● ASSIGNED TASK:
According to the book excerpt, how much time had passed since Ry opened the letter?
[[ DOCUMENT SEGMENT, beginning ]]
Page history last edited by RichiesPicks 14 years, 1 month ago

11 March 2010 AS EASY AS FALLING OFF THE FACE OF THE EARTH by Lynne Rae Perkins, Greenwillow, May 2010, 352p., ISBN: 978-0-06-187090-3; Libr. ISBN: 978-0-06-187091-0

 

"In the summertime when the weather is highYou can stretch right up and touch the sky"-- Ray Dorset/Mungo Jerry, 1970

 

"Now he looked at his watch again.  Time was so weird.  Exactly and only one hour had passed since he had opened that letter."He had received the letter, with the yellow new-address forwarding sticker and 'Urgent--important information' stamped on the envelope in red ink, several days ago.  But it was like Peter and the Wolf, no, wait-- it was like "The Boy Who Cried Wolf.'  The letters with 'Urgent--important information' stamped in red had been arriving regularly from the camp director, and at first Ry would tear them open immediately.  Inside, there would be a photocopied note reminding him to bring Gold Bond powder to prevent chafing, or to wear his boots for an hour every day to break them in, to study up on this or that epoch, or that the itinerary had been altered slightly due to unforeseen circumstances but don't worry, it would still be great."The last one he had opened before this one had been kind of weird, he remembered that now, but to tell the truth, he hadn't read it that carefully.  There was so much going on: the moving truck bringing the furniture, his grandfather arriving, his parents leaving for their trip.  He tried to remember now what it had said.  Because this one said only--he took it out of his pocket to read it one more time:

 

"Dear Roy,Do not come to camp.  There is no camp.  Camp is a concept that no longer exists in a real place or time.We are so sorry.  The Summer ArchaeoTrails Program will not take place.  A statistically improbable number of things have gone wrong and the camel's back is broken.  Your money will be fully refunded as soon as I sell my car and remortgage my house..."
[[ DOCUMENT SEGMENT, end ]]
[[ DATASET EXCERPTS, beginning ]]
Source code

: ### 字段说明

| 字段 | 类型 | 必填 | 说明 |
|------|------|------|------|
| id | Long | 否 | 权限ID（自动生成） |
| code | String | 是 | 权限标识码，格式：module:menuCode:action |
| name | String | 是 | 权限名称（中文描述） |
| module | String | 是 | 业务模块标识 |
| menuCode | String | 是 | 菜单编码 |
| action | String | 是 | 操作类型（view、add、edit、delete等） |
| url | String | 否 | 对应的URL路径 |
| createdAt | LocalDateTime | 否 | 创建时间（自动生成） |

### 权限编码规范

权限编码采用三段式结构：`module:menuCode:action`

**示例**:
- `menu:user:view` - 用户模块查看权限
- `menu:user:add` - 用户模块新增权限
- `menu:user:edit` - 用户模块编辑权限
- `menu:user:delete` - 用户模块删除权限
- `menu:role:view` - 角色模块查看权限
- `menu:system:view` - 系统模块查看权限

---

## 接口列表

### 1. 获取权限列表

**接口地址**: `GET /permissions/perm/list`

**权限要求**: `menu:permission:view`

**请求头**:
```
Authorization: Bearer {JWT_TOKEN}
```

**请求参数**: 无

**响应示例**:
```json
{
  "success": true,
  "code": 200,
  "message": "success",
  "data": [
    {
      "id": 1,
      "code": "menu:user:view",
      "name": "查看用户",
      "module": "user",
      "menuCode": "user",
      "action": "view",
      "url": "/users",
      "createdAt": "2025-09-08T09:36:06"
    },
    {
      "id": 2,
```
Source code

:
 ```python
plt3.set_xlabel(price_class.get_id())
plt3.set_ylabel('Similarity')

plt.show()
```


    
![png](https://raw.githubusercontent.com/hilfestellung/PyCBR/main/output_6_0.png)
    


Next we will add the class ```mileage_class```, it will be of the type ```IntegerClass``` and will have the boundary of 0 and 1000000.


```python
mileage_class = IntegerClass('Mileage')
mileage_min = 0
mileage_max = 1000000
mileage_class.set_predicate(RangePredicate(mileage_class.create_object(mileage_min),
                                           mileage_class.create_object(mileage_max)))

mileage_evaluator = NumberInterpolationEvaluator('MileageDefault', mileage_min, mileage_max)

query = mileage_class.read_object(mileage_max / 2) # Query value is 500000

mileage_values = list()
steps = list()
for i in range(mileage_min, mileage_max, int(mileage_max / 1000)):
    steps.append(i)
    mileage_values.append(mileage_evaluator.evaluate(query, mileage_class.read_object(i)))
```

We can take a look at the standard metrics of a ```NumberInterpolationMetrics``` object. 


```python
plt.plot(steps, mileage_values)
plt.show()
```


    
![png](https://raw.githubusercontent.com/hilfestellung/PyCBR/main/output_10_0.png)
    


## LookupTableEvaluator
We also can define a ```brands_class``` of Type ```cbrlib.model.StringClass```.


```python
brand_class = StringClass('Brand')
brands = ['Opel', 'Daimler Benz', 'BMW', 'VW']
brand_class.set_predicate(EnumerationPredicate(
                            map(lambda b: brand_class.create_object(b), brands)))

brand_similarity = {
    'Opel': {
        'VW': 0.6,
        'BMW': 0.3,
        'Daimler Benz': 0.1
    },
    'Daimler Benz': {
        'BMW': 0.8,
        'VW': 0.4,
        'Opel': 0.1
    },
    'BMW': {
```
[[ DATASET EXCERPTS, end ]]
● FINISHED TASK:
Exactly and only one hour had passed.